これからのこと
昨日は大変だった。
高額の報酬に釣られ半獣の青年を連れ戻れば、やたらめったら注目されるわ。ギルドで時間を喰ったと思えば、散々粘ったのに報酬は三分の一しか支払ってもらえなかった。
ベッドの中でもぞもぞと寝返りを打って昨日の事を反芻していると、階下からいい匂いが漂ってきた。
セイルが朝ご飯でも作っているのだろう。セイルは家事が得意だったらしく昨日食べた晩ごはんは絶品だった。
自分の事は自分でと言ったが、また食べさせてもらえないかな? と考えながらベッドを抜け出し身支度を整えるとキッチンへと向かう。
「おはよう……あれ? ロータス? セイルは?」
「あいつなら飯食った後どっか行ったぞ」
「そうなんだ」
フライパンを握っていたのは意外にもロータスでちょっとだけがっかりしたもののシュティの前にも皿を用意してくれた。
「ありがとう」
「それ食ったらギルド行くぞ」
「ふええ?」
何で? と聞こうとしたのに口いっぱいに詰め込んでいたせいで変な風に喋ってしまった。
「慌てるな」
「ありがと」
追加でミルクまで貰ってしまったのが恥ずかしくて顔を上げないようにミルクをちびりちびりと飲む。
「お前の借金返済に付き合ってやるんだよ」
「いいの!?」
ガタンと立ち上がれば飲んでいたミルクが零れたが、そんなのが気にならないくらいロータスが言った言葉の方がびっくりした。
「ああ、借金返済が終わったら俺は旅に出る。もちろん一人でだ」
「どうして?」
「ここは居心地が悪い……、それに俺は誰の命令も聞きたくないね」
聞いてもいいものか分からなかったけど、すんなりとロータスが答えてくれた事にホッと息を吐くと、耳元のイヤリングがしゃらりと揺れた。
昨日は慌ただしくて寝る時まで気付かなかったが、かたっぽはロータスの左耳にもうかたっぽはシュティの右耳にくっ付いて外れなかった。
驚き慌ててロータスのところに向かえばロータスも驚いていたもののシュティ程は驚いてなくて、何でなんだと詰め寄れば「そういう魔法なんだろ」と言われ納得した。
だから二つのイヤリングはそれぞれの耳で揺れている。
もしかしたら外せる魔法があるかもしれないが、もちろんシュティはそんな魔法は知らないし、イヤリングを外した事で契約の方に何らかの影響があるんじゃないかという事で、兄のソールに手紙を書いて何か知っている事はないか聞いてみようと、昨日の晩にセイルに手紙を渡してある。
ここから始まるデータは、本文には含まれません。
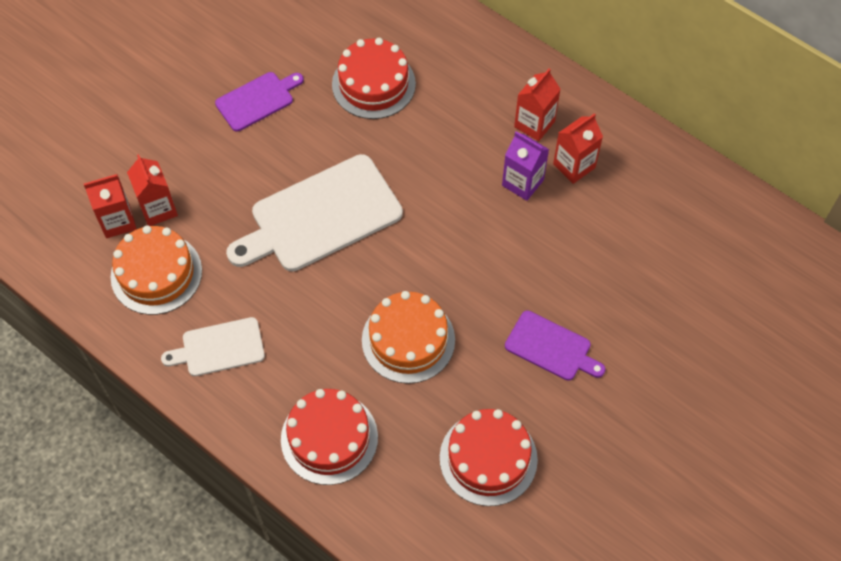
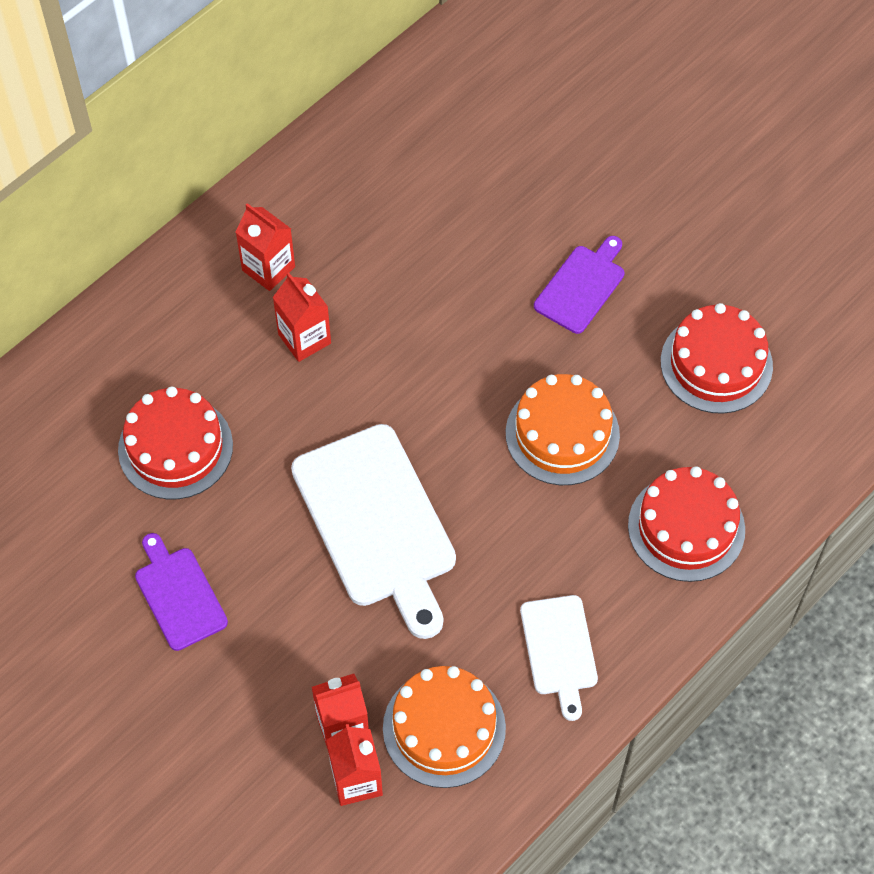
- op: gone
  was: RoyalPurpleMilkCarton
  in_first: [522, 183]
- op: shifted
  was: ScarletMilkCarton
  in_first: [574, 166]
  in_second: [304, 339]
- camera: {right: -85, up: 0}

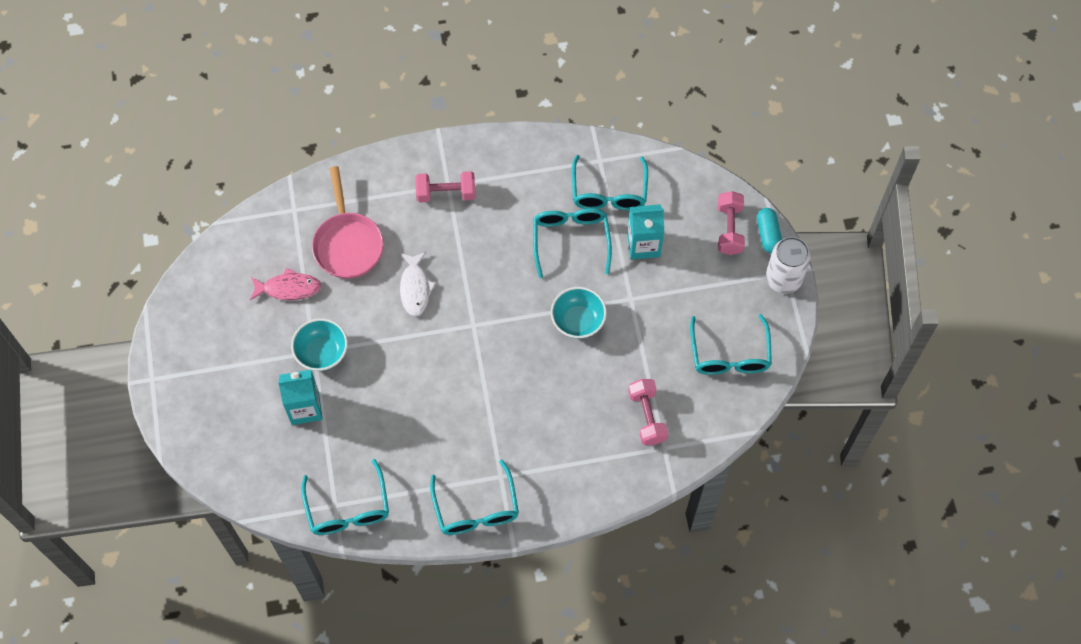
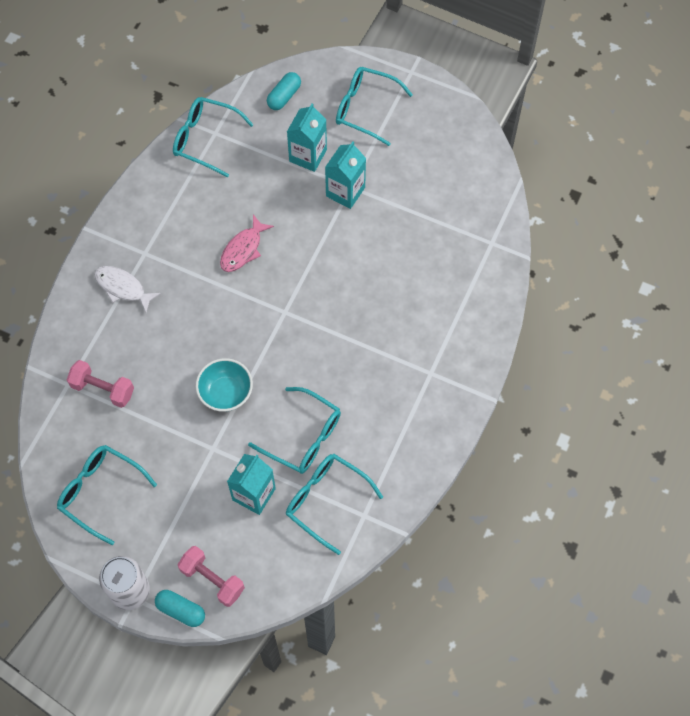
- op: gone
  was: RosyFryingPan
  in_first: [347, 243]
- op: gone
  was: RosyHandWeight
  in_first: [446, 193]
- op: new
  now: TurquoisePillShape
  in_second: [284, 96]
- op: shifted
  was: RosyFishFigure
  in_first: [288, 288]
  in_second: [243, 249]
- op: shifted
  was: WhiteFishFigure
  in_first: [415, 288]
  in_second: [123, 288]
- op: shifted
  was: TurquoiseSpectacles
  in_first: [476, 509]
  in_second: [365, 109]
- op: swapped
  was: TurquoiseDeepDish
  now: TurquoiseMilkCarton
  in_first: [322, 352]
  in_second: [345, 192]
- camera: {right: 125, up: 0}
シュティは元々借金の為だけにロータスを討伐しようとしていたので、出ていくというロータスを止めるのは、違うとは思いつつ。どう返事をしたらいいのか分からず、とりあえず口の中にパンてたまごを入れて咀嚼する。
ロータスは既に食べ終わっていたのか、食器を片付け始めていたのでシュティは返事よりも食べる事を優先させた。